## WHAT THE TASK ASKS
Starting with the first line, output the data exactly, through to the last line.

(Records from a collection)
-- Opening Marker --

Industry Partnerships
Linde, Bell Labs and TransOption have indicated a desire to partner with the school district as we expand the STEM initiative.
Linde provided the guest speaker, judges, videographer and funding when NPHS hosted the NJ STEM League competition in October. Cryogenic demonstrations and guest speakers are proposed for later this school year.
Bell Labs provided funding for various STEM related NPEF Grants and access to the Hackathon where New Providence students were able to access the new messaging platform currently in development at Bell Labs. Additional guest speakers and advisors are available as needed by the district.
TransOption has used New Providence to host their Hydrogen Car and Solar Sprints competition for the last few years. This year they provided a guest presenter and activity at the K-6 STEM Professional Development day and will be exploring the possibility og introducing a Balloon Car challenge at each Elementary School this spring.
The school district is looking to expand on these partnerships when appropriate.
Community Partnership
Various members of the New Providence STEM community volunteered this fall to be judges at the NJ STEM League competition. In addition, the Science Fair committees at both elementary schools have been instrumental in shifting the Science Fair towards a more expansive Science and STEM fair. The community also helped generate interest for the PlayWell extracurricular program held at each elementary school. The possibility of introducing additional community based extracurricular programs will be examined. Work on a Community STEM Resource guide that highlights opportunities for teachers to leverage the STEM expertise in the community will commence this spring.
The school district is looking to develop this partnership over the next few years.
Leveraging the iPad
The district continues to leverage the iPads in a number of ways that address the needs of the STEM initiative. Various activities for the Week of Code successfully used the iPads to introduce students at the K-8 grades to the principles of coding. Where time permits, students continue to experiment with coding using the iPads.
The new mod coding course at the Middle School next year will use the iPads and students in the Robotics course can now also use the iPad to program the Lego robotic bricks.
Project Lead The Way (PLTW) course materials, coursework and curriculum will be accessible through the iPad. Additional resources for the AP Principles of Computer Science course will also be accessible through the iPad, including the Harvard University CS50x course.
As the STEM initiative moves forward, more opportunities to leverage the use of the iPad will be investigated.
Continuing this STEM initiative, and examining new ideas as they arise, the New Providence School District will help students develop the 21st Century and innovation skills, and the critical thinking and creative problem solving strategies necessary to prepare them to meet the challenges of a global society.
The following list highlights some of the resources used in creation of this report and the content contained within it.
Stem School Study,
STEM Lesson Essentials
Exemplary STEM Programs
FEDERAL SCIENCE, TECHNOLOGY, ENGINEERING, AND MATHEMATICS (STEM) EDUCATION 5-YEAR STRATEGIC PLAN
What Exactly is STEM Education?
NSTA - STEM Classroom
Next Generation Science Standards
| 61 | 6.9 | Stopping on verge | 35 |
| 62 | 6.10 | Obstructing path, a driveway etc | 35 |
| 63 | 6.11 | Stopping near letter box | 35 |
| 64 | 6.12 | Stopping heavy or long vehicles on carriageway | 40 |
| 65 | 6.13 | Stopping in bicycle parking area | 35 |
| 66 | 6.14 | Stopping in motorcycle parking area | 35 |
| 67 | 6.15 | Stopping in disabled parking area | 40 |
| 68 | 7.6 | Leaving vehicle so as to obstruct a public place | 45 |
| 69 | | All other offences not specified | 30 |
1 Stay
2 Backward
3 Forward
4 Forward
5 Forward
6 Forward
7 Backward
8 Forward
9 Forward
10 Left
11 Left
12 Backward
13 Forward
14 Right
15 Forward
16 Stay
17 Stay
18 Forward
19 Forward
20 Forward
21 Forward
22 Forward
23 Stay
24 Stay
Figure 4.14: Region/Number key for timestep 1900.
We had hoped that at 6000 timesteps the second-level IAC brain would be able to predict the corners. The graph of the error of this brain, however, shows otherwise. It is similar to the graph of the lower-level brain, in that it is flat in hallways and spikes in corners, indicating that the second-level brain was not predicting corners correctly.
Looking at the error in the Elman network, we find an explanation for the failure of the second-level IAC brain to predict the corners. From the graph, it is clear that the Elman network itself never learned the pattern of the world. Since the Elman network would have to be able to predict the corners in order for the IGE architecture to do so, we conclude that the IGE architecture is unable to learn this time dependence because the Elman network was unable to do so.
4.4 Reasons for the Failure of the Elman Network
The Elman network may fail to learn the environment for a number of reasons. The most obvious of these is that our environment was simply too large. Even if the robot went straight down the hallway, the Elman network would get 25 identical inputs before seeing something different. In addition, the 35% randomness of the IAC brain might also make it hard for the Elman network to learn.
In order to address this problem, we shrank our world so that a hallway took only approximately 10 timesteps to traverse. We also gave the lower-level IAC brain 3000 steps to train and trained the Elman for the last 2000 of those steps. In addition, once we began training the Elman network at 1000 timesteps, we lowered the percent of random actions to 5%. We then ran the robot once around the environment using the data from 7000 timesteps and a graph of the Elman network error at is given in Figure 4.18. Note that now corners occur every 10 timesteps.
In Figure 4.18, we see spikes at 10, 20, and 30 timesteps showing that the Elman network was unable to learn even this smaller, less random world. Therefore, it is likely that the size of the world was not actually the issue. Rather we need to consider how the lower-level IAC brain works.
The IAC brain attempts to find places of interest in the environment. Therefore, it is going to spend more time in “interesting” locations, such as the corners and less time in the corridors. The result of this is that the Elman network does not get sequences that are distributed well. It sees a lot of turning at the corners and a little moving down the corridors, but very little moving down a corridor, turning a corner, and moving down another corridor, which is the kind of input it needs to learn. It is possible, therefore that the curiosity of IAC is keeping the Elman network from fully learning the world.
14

-- Closing Marker --

## RESPONSE BELOW
Industry Partnerships
Linde, Bell Labs and TransOption have indicated a desire to partner with the school district as we expand the STEM initiative.
Linde provided the guest speaker, judges, videographer and funding when NPHS hosted the NJ STEM League competition in October. Cryogenic demonstrations and guest speakers are proposed for later this school year.
Bell Labs provided funding for various STEM related NPEF Grants and access to the Hackathon where New Providence students were able to access the new messaging platform currently in development at Bell Labs. Additional guest speakers and advisors are available as needed by the district.
TransOption has used New Providence to host their Hydrogen Car and Solar Sprints competition for the last few years. This year they provided a guest presenter and activity at the K-6 STEM Professional Development day and will be exploring the possibility og introducing a Balloon Car challenge at each Elementary School this spring.
The school district is looking to expand on these partnerships when appropriate.
Community Partnership
Various members of the New Providence STEM community volunteered this fall to be judges at the NJ STEM League competition. In addition, the Science Fair committees at both elementary schools have been instrumental in shifting the Science Fair towards a more expansive Science and STEM fair. The community also helped generate interest for the PlayWell extracurricular program held at each elementary school. The possibility of introducing additional community based extracurricular programs will be examined. Work on a Community STEM Resource guide that highlights opportunities for teachers to leverage the STEM expertise in the community will commence this spring.
The school district is looking to develop this partnership over the next few years.
Leveraging the iPad
The district continues to leverage the iPads in a number of ways that address the needs of the STEM initiative. Various activities for the Week of Code successfully used the iPads to introduce students at the K-8 grades to the principles of coding. Where time permits, students continue to experiment with coding using the iPads.
The new mod coding course at the Middle School next year will use the iPads and students in the Robotics course can now also use the iPad to program the Lego robotic bricks.
Project Lead The Way (PLTW) course materials, coursework and curriculum will be accessible through the iPad. Additional resources for the AP Principles of Computer Science course will also be accessible through the iPad, including the Harvard University CS50x course.
As the STEM initiative moves forward, more opportunities to leverage the use of the iPad will be investigated.
Continuing this STEM initiative, and examining new ideas as they arise, the New Providence School District will help students develop the 21st Century and innovation skills, and the critical thinking and creative problem solving strategies necessary to prepare them to meet the challenges of a global society.
The following list highlights some of the resources used in creation of this report and the content contained within it.
Stem School Study,
STEM Lesson Essentials
Exemplary STEM Programs
FEDERAL SCIENCE, TECHNOLOGY, ENGINEERING, AND MATHEMATICS (STEM) EDUCATION 5-YEAR STRATEGIC PLAN
What Exactly is STEM Education?
NSTA - STEM Classroom
Next Generation Science Standards
| 61 | 6.9 | Stopping on verge | 35 |
| 62 | 6.10 | Obstructing path, a driveway etc | 35 |
| 63 | 6.11 | Stopping near letter box | 35 |
| 64 | 6.12 | Stopping heavy or long vehicles on carriageway | 40 |
| 65 | 6.13 | Stopping in bicycle parking area | 35 |
| 66 | 6.14 | Stopping in motorcycle parking area | 35 |
| 67 | 6.15 | Stopping in disabled parking area | 40 |
| 68 | 7.6 | Leaving vehicle so as to obstruct a public place | 45 |
| 69 | | All other offences not specified | 30 |
1 Stay
2 Backward
3 Forward
4 Forward
5 Forward
6 Forward
7 Backward
8 Forward
9 Forward
10 Left
11 Left
12 Backward
13 Forward
14 Right
15 Forward
16 Stay
17 Stay
18 Forward
19 Forward
20 Forward
21 Forward
22 Forward
23 Stay
24 Stay
Figure 4.14: Region/Number key for timestep 1900.
We had hoped that at 6000 timesteps the second-level IAC brain would be able to predict the corners. The graph of the error of this brain, however, shows otherwise. It is similar to the graph of the lower-level brain, in that it is flat in hallways and spikes in corners, indicating that the second-level brain was not predicting corners correctly.
Looking at the error in the Elman network, we find an explanation for the failure of the second-level IAC brain to predict the corners. From the graph, it is clear that the Elman network itself never learned the pattern of the world. Since the Elman network would have to be able to predict the corners in order for the IGE architecture to do so, we conclude that the IGE architecture is unable to learn this time dependence because the Elman network was unable to do so.
4.4 Reasons for the Failure of the Elman Network
The Elman network may fail to learn the environment for a number of reasons. The most obvious of these is that our environment was simply too large. Even if the robot went straight down the hallway, the Elman network would get 25 identical inputs before seeing something different. In addition, the 35% randomness of the IAC brain might also make it hard for the Elman network to learn.
In order to address this problem, we shrank our world so that a hallway took only approximately 10 timesteps to traverse. We also gave the lower-level IAC brain 3000 steps to train and trained the Elman for the last 2000 of those steps. In addition, once we began training the Elman network at 1000 timesteps, we lowered the percent of random actions to 5%. We then ran the robot once around the environment using the data from 7000 timesteps and a graph of the Elman network error at is given in Figure 4.18. Note that now corners occur every 10 timesteps.
In Figure 4.18, we see spikes at 10, 20, and 30 timesteps showing that the Elman network was unable to learn even this smaller, less random world. Therefore, it is likely that the size of the world was not actually the issue. Rather we need to consider how the lower-level IAC brain works.
The IAC brain attempts to find places of interest in the environment. Therefore, it is going to spend more time in “interesting” locations, such as the corners and less time in the corridors. The result of this is that the Elman network does not get sequences that are distributed well. It sees a lot of turning at the corners and a little moving down the corridors, but very little moving down a corridor, turning a corner, and moving down another corridor, which is the kind of input it needs to learn. It is possible, therefore that the curiosity of IAC is keeping the Elman network from fully learning the world.
14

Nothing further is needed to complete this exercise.